The fifth stair step to the attic creaked beneath his foot just as it had those many years ago when, as a young boy, he had sought solitude in this upper chamber. Then, his purpose was to escape the constant harangues of his father and his daily “success” lectures. Now, the silence of death had come to his father and to the house. It filled the spaces and, save for the creaking interruption, sought the son as he climbed the attic stairs.
Little had changed since the man had last been there. Old family pictures stood stacked together, fading into the same oblivion as the moments they once captured. Fishing poles hung on the wall, tackle dangling like small memories on the lines of life.

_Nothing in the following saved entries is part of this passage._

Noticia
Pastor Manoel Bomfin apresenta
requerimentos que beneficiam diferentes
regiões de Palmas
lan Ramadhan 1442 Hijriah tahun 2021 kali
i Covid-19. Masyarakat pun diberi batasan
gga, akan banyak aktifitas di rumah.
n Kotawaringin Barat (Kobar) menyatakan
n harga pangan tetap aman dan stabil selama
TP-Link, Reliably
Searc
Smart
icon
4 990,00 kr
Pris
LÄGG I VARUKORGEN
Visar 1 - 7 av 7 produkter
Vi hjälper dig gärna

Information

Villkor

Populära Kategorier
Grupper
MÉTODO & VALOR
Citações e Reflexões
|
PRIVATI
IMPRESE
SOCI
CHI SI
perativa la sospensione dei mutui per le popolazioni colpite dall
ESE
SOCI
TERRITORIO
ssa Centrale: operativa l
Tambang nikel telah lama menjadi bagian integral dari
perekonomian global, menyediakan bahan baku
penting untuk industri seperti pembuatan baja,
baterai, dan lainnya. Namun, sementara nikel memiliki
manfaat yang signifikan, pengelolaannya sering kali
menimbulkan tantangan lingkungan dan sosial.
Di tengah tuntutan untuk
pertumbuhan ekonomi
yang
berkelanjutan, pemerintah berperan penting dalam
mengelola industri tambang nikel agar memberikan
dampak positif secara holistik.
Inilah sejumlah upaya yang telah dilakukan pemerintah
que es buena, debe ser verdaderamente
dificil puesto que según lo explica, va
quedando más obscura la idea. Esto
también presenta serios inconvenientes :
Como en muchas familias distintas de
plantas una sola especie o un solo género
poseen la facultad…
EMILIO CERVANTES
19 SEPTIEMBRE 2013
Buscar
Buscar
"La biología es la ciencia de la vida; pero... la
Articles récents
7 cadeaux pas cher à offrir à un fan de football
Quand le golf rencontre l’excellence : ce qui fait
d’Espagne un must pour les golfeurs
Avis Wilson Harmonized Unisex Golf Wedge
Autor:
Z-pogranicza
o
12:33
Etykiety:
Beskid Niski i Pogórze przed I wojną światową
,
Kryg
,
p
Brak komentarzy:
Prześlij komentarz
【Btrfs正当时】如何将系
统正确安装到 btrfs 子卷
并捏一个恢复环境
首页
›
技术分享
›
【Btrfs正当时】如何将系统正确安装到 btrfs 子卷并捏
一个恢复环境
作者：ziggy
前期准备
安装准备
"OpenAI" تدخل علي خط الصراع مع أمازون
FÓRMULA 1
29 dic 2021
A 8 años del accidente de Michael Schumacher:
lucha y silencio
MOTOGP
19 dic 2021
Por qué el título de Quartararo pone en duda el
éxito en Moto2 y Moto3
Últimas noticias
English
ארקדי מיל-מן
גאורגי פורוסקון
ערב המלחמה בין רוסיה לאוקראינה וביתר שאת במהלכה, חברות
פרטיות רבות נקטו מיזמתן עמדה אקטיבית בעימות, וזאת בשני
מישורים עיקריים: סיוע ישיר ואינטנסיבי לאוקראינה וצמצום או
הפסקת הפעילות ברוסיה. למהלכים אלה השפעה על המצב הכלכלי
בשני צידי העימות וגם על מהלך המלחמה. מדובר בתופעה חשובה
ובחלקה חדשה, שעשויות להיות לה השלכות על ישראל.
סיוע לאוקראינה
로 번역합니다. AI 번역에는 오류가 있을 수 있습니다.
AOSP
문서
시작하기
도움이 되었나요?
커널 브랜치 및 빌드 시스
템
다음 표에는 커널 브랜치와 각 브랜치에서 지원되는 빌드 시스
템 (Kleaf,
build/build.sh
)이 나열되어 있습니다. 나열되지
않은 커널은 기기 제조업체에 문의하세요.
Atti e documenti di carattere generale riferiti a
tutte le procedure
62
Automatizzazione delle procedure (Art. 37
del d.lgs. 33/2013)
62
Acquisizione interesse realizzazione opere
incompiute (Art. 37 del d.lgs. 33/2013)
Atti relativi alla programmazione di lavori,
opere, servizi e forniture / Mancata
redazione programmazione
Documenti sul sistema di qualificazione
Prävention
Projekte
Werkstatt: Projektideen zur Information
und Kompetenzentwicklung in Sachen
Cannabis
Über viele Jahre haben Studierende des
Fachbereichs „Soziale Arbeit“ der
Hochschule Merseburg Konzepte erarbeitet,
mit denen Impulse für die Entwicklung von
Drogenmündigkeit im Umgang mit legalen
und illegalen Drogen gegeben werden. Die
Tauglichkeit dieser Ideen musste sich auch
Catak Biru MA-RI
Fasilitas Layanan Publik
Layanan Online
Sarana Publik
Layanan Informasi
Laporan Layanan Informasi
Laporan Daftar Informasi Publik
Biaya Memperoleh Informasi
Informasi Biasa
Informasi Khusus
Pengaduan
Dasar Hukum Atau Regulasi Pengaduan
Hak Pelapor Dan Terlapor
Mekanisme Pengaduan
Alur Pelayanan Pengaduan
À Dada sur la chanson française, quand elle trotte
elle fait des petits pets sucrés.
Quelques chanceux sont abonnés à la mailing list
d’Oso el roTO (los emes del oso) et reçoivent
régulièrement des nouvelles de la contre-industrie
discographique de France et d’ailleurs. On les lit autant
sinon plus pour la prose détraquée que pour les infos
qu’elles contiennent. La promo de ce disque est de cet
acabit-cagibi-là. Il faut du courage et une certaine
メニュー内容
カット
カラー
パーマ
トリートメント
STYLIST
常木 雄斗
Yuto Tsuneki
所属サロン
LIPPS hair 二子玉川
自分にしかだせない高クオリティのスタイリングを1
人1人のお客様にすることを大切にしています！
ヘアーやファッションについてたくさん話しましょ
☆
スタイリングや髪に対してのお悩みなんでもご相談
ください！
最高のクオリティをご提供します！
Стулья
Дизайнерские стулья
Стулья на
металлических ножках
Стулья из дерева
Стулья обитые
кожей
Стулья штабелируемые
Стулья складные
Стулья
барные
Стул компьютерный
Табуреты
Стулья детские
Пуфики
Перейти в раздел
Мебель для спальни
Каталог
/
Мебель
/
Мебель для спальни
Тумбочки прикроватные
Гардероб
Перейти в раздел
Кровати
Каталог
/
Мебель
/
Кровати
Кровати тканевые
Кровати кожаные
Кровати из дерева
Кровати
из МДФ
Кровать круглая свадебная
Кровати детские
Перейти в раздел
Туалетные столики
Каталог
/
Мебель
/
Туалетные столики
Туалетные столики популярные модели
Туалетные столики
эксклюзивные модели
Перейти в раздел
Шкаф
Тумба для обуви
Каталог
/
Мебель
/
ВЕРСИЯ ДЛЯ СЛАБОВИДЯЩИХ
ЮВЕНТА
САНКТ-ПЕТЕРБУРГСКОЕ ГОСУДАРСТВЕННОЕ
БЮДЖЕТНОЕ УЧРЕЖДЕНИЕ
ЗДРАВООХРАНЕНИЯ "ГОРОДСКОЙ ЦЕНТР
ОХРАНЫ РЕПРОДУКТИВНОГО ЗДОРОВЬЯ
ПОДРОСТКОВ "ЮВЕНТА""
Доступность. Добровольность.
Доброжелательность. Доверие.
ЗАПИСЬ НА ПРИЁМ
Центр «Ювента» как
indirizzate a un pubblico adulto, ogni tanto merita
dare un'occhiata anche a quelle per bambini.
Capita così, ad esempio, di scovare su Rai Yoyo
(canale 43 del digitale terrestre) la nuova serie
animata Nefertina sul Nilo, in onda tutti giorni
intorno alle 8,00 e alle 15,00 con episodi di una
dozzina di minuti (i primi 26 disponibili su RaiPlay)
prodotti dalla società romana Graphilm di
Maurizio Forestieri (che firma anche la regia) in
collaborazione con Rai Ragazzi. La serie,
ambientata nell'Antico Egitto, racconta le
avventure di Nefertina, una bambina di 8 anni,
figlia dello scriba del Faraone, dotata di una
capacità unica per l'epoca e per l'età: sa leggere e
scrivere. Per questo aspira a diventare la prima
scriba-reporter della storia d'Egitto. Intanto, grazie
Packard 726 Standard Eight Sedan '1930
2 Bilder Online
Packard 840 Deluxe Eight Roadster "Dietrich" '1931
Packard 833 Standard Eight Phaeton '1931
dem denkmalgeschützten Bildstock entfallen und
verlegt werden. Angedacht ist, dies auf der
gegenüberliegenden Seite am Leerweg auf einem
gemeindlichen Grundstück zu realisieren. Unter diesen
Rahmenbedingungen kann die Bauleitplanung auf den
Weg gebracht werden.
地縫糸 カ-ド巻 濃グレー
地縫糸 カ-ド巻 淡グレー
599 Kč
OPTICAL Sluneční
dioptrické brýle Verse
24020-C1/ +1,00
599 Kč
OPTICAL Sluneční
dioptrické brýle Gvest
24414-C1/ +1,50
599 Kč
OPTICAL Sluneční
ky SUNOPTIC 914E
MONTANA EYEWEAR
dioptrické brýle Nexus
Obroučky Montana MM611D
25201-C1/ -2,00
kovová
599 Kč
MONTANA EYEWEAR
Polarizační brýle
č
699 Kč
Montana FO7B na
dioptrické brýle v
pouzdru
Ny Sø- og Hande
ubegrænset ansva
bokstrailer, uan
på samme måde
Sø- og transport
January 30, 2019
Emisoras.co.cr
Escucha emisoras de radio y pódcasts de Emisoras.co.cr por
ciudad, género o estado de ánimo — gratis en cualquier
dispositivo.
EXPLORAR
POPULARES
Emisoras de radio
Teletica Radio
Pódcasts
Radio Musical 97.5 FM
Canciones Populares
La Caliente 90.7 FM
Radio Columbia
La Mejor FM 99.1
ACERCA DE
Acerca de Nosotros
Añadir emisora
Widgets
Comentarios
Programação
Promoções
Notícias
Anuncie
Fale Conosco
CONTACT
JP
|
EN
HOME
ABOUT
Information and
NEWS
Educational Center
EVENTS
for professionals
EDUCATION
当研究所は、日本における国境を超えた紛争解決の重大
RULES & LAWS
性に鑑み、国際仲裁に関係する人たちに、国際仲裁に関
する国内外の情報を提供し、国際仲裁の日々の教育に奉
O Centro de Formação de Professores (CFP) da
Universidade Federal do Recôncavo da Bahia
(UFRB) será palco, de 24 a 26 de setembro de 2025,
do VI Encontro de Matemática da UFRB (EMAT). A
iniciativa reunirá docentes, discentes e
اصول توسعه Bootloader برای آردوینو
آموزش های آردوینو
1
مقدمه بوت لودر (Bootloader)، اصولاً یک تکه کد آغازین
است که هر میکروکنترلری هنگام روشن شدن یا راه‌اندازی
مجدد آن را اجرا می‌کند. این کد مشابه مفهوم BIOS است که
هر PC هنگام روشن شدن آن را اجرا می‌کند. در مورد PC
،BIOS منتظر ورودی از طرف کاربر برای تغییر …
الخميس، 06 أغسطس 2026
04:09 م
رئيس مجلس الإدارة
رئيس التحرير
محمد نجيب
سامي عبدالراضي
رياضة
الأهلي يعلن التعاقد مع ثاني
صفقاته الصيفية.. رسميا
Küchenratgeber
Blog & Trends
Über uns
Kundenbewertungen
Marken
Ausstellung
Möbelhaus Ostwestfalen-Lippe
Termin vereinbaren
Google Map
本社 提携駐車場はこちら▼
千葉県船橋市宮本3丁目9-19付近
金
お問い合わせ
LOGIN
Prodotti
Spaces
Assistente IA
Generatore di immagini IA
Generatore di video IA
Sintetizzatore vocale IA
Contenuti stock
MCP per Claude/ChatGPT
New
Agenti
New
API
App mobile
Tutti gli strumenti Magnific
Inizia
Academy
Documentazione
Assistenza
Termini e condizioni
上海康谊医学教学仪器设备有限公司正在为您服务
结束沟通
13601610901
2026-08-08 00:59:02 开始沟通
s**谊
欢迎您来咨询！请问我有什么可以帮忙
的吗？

His school yearbooks lined a bookshelf, replete with yellowing markers his father had placed there, signifying pages that boasted his many awards and achievements. Tarnished trophies like bookend sentinels guarded them.
Turning away quickly, he was startled by a figure in front of him. He smiled as he reached out and touched the old dress form his mother had used many years ago. Even now, his heart raced as it had done so many times when he was young and had imagined it a headless monster woman. Once, satin and lace had adorned the form, fabrics his mother’s deft needle transformed into beautiful gowns that draped happy moments on the lives of women who bought them. Now, the form stood clad in rusty pins, dust and cobwebs, making him wonder what those women wore now.
He made his way slowly to his former place of refuge – a small chair tucked away in a corner where he had spent many hours silently contemplating the meaning of it all. He slapped the pillow seat, which protested with a puff of dust. Lowering himself into the chair, he noticed how small it seemed now, when once its arms had afforded him comfort with room to spare. Immediately, his thoughts reverted to those of 25 years ago. What did his father expect of him? What was enough? Could he ever please him?
Even now, the questions provoked him to well up, but he resolved not to cry. His fingers smoothed the worn and fraying velvet arms, their covering etched with stains, much like the tears, which had punctuated his life during those moments of refuge long ago. His eyes fell on the large scrapbook resting by the chair. He thought it just like his father to place it there, knowing he would find it. It was a monument his father had kept of his past – a testimony of what his father had prodded him to be.
Now, he was free of both the prodding and the scrapbook keeper. He turned the pages filled with colored ribbons and certificates, carefully mounted and dated. His father’s voice seemed to emanate from each page. Aren’t you pleased with yourself? Don’t you see how happy you are when you do your best?
He answered to the emptiness, “Did this one make you happy, dad? Or, was it this one? Which one made me good enough in your eyes?”
The cleansing flood of tears came without reproach. Through them, he spoke to the scrapbook keeper, “Dad, I forgive you. I know you only wanted what you thought would make me happy.”
The creaking of the attic stair broke his reverie and the small voice of the intruder floated up to him.
“Dad, where are you?”
“Here, son.” The man quickly wiped his eyes. “Got some dust in my eye.”
“Dad? It’s creepy up here. Is this all grandpa’s stuff? Whoa! Is that the headless woman you told me about? Wow! Are all these trophies yours?”
“Hold on, son. One question at a time.”
“Hey, is that your scrapbook? Wow, look at all these ribbons – you must have been the best at everything!”
“I tried to do things well to please my father.”
“Well, you must have succeeded – look at all these things he kept. Will you keep a scrapbook of all the ribbons I win for you?”
The man lifted his son’s chin and gazed steadily into his eyes, “Son, you never need win a single ribbon or trophy to please me. It’s not the things you do that make me happy. I am happy because you are you and because you are my son. If we keep each other in our hearts, that will be the only scrapbook we’ll ever need keep.”